As of July 31, 2022, the Company’s total remaining performance obligations, also referred to as backlog, totaled $0.3 million. The Company expects to recognize 100%, or $0.3 million, of the remaining performance obligations as revenue over the next twelve months.

 

The Company also enters into lease arrangements for its PB3 and our Wave Adaptive Modular Vessels (“WAM-V®”) with certain customers. Revenue related to multiple-element arrangements is allocated to lease and non-lease elements based on their relative standalone selling prices or expected cost plus a margin approach. Lease elements generally include a PB3 and components, while non-lease elements generally include engineering, monitoring and support services.
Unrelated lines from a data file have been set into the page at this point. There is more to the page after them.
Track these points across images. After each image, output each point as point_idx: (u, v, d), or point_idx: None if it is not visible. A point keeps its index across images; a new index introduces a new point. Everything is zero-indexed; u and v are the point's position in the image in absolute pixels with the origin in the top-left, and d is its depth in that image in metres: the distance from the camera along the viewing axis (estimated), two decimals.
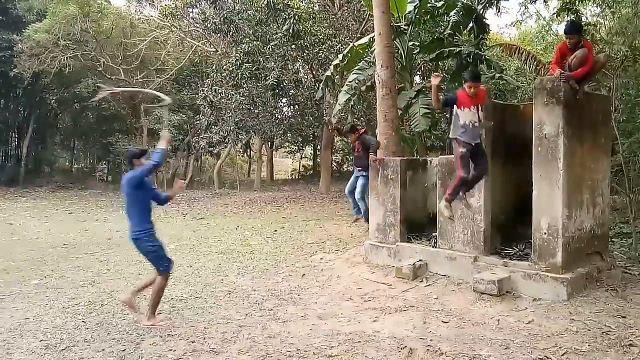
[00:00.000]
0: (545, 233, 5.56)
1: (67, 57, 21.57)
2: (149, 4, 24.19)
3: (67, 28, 21.19)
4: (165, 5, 22.66)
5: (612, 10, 14.70)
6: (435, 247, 6.81)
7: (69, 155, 34.75)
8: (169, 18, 21.15)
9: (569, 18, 12.36)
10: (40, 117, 28.30)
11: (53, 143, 32.00)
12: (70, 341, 4.75)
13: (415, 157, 11.36)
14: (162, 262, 5.24)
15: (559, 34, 19.33)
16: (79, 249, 9.52)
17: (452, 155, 6.38)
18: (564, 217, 5.49)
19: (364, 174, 7.96)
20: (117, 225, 12.75)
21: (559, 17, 13.93)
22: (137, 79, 24.46)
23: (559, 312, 5.09)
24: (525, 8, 20.83)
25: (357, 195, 8.14)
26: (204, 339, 4.75)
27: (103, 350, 4.53)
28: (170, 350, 4.50)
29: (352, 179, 8.44)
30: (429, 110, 10.63)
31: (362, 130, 8.39)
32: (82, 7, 21.03)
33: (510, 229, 6.80)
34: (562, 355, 4.17)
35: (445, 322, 5.04)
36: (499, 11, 15.19)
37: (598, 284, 5.77)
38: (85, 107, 28.24)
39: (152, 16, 23.67)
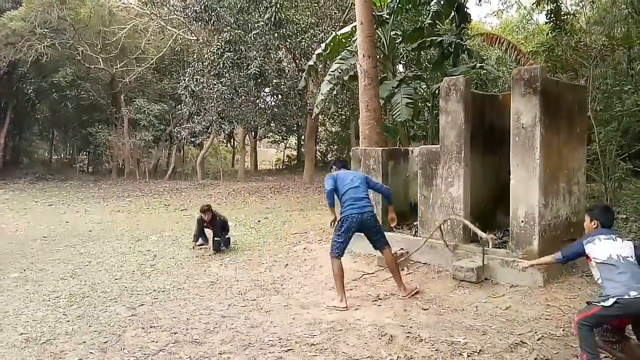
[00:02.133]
0: (522, 221, 5.68)
1: (44, 46, 21.14)
2: None
3: (43, 16, 20.74)
4: None
5: (591, 0, 14.88)
6: (416, 236, 6.90)
7: (48, 146, 34.15)
8: (148, 6, 20.77)
9: (549, 7, 12.52)
10: (18, 107, 27.70)
11: (31, 134, 31.42)
12: (51, 334, 4.72)
13: (397, 147, 11.44)
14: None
15: (539, 23, 19.52)
16: (59, 242, 9.42)
17: (433, 146, 6.41)
18: (541, 205, 5.61)
19: None
20: (98, 217, 12.63)
21: (539, 7, 14.07)
22: (117, 68, 24.08)
23: (535, 298, 5.22)
24: None
25: None
26: (187, 329, 4.77)
27: (84, 342, 4.51)
28: (153, 341, 4.51)
29: None
30: (411, 100, 10.68)
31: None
32: None
33: (489, 218, 6.92)
34: (538, 340, 4.29)
35: (425, 310, 5.13)
36: (480, 0, 15.26)
37: (573, 270, 5.92)
38: (64, 97, 27.69)
39: (131, 4, 23.27)
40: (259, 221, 11.23)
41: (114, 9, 23.42)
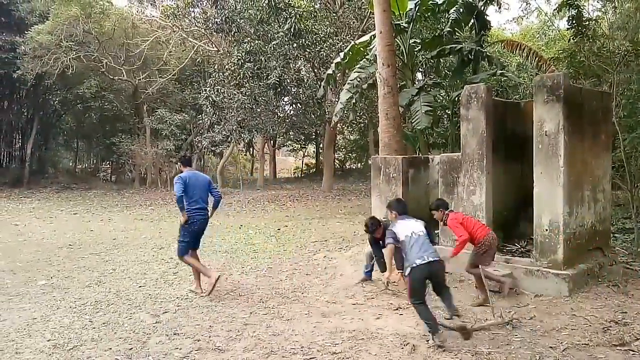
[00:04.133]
0: (546, 230, 5.60)
1: (69, 59, 21.73)
2: (151, 4, 24.30)
3: (69, 29, 21.33)
4: (167, 5, 22.78)
5: (613, 5, 14.66)
6: (438, 245, 6.84)
7: (72, 155, 34.94)
8: (170, 18, 21.24)
9: (570, 13, 12.36)
10: (44, 118, 28.49)
11: (57, 144, 32.21)
12: (77, 340, 4.81)
13: (417, 155, 11.40)
14: None
15: (560, 29, 19.29)
16: (84, 249, 9.61)
17: (454, 153, 6.39)
18: (565, 213, 5.53)
19: None
20: (122, 225, 12.85)
21: (560, 13, 13.91)
22: (140, 79, 24.58)
23: (560, 308, 5.13)
24: (527, 4, 20.78)
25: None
26: (210, 337, 4.81)
27: (110, 349, 4.59)
28: (177, 348, 4.56)
29: None
30: (430, 108, 10.65)
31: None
32: (84, 8, 21.16)
33: (512, 226, 6.84)
34: (563, 351, 4.22)
35: (447, 319, 5.07)
36: (499, 7, 15.14)
37: (599, 279, 5.81)
38: (88, 108, 28.42)
39: (153, 16, 23.77)
40: (279, 229, 11.29)
41: (137, 22, 23.95)
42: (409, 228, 4.77)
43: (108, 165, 33.12)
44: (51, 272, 7.79)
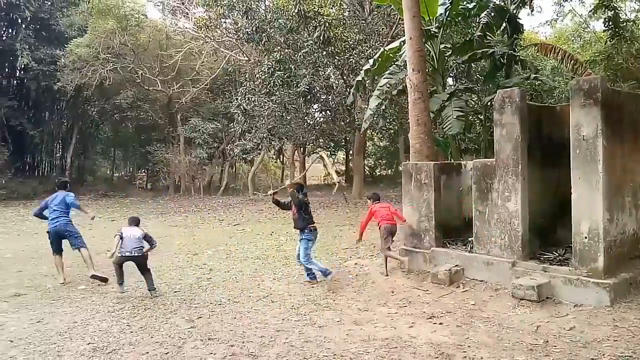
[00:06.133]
0: (585, 237, 5.43)
1: (107, 70, 22.50)
2: (184, 16, 24.87)
3: (106, 42, 22.10)
4: (200, 16, 23.28)
5: None
6: (472, 252, 6.74)
7: (109, 164, 35.99)
8: (203, 29, 21.71)
9: (607, 15, 12.02)
10: (83, 128, 29.49)
11: (95, 153, 33.25)
12: (116, 344, 4.95)
13: (449, 161, 11.26)
14: None
15: (596, 31, 18.77)
16: None
17: (488, 159, 6.29)
18: (605, 220, 5.35)
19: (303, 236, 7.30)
20: (157, 232, 13.13)
21: (596, 14, 13.55)
22: (174, 90, 25.18)
23: (601, 319, 4.96)
24: (561, 6, 20.31)
25: (302, 260, 7.19)
26: (243, 342, 4.86)
27: (147, 353, 4.70)
28: (211, 353, 4.63)
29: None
30: (462, 113, 10.53)
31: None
32: (120, 21, 21.88)
33: (549, 233, 6.67)
34: None
35: (483, 329, 4.99)
36: (532, 10, 14.87)
37: None
38: (125, 118, 29.30)
39: (186, 28, 24.34)
40: None
41: (170, 34, 24.59)
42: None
43: (144, 173, 33.91)
44: (89, 277, 8.02)
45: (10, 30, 25.68)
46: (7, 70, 26.89)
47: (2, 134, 24.72)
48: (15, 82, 27.62)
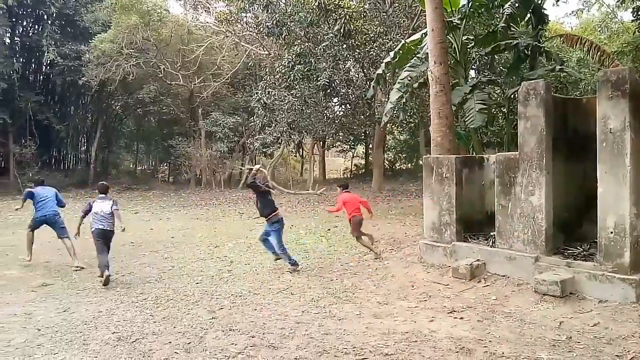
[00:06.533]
0: (611, 232, 5.32)
1: (130, 65, 22.84)
2: (205, 11, 25.03)
3: (129, 37, 22.40)
4: (220, 11, 23.41)
5: None
6: (494, 247, 6.66)
7: (132, 157, 36.61)
8: (224, 24, 21.84)
9: (635, 4, 11.66)
10: (107, 122, 30.05)
11: (118, 146, 33.85)
12: (139, 334, 5.06)
13: (470, 155, 11.12)
14: None
15: (624, 21, 18.25)
16: (145, 247, 10.05)
17: (511, 152, 6.19)
18: (632, 215, 5.22)
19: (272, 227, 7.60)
20: (179, 224, 13.34)
21: (624, 4, 13.16)
22: (195, 84, 25.43)
23: (627, 315, 4.86)
24: None
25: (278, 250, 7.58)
26: (263, 334, 4.92)
27: (170, 342, 4.79)
28: (232, 344, 4.69)
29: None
30: (485, 106, 10.37)
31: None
32: (143, 17, 22.13)
33: (573, 228, 6.54)
34: (631, 359, 3.99)
35: (504, 324, 4.93)
36: (557, 1, 14.50)
37: None
38: (148, 112, 29.73)
39: (208, 23, 24.50)
40: (329, 230, 11.34)
41: (192, 29, 24.79)
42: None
43: (166, 167, 34.40)
44: (115, 268, 8.17)
45: (36, 27, 26.31)
46: (33, 65, 27.58)
47: (29, 128, 25.35)
48: (41, 77, 28.32)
In the lease arrangement, the customer is provided an option to extend the lease term or purchase the leased PB3 at some point during and/or at the end of the lease term.

 

The Company classifies leases as either operating or financing in accordance with the authoritative accounting guidance contained within ASC Topic 842, “Leases”. At inception of the contract, the Company evaluates the lease against the lease classification criteria within ASC Topic 842. If the direct financing or sales-type classification criteria are met, then the lease is accounted for as a finance lease. All others are treated as operating leases.

 

The Company recognizes revenue from operating lease arrangements generally on a straight-line basis over the lease term which is presented in Revenues in the Consolidated Statement of Operations.

 

(g) Net Loss per Common Share

 

Basic and diluted net loss per share for all periods presented is computed by dividing net loss by the weighted average number of shares of common stock and common stock equivalents outstanding during the period. The pre-funded warrants were determined to be common stock equivalents and have been included in the weighted average number of shares outstanding for calculation of the basic earnings per share number. Due to the Company’s net losses, potentially dilutive securities, consisting of options to purchase shares of common stock, potential exercises of warrants on common stock and unvested restricted stock issued to employees and non-employee directors, were excluded from the diluted loss per share calculation due to their anti-dilutive effect.

 

In computing diluted net loss per share on the Consolidated Statement of Operations, potential exercises of warrants on common stock, options to purchase shares of common stock and non-vested restricted stock issued to employees and non-employee directors, totaling 6,378,218 and 5,243,647 for the three months ended July 31, 2022 and 2021, respectively, were excluded from each of the computations as the effect would be anti-dilutive due to the Company’s net losses.

 

(h) Recently Issued Accounting Standards

 

In June 2016, the Financial Accounting Standards Board (“FASB”) issued ASU No. 2016-13, “Financial Instruments - Credit Losses (Topic 326), Measurement of Credit Losses on Financial Instruments.” This amendment replaces the incurred loss impairment methodology in current GAAP with a methodology that reflects expected credit losses on instruments within its scope, including trade receivables. This update is intended to provide financial statement users with more decision-useful information about the expected credit losses. In November 2019, the FASB issued No. 2019-10, Financial Instruments—Credit Losses (Topic 326), Derivatives and Hedging (Topic 815), and Leases (Topic 842), which deferred the effective date of ASU 2016-13 for Smaller Reporting Companies for fiscal years beginning after December 15, 2022, including interim periods within those fiscal years. The Company is currently evaluating the impact the adoption of ASU 2016-13 will have on its consolidated financial statements.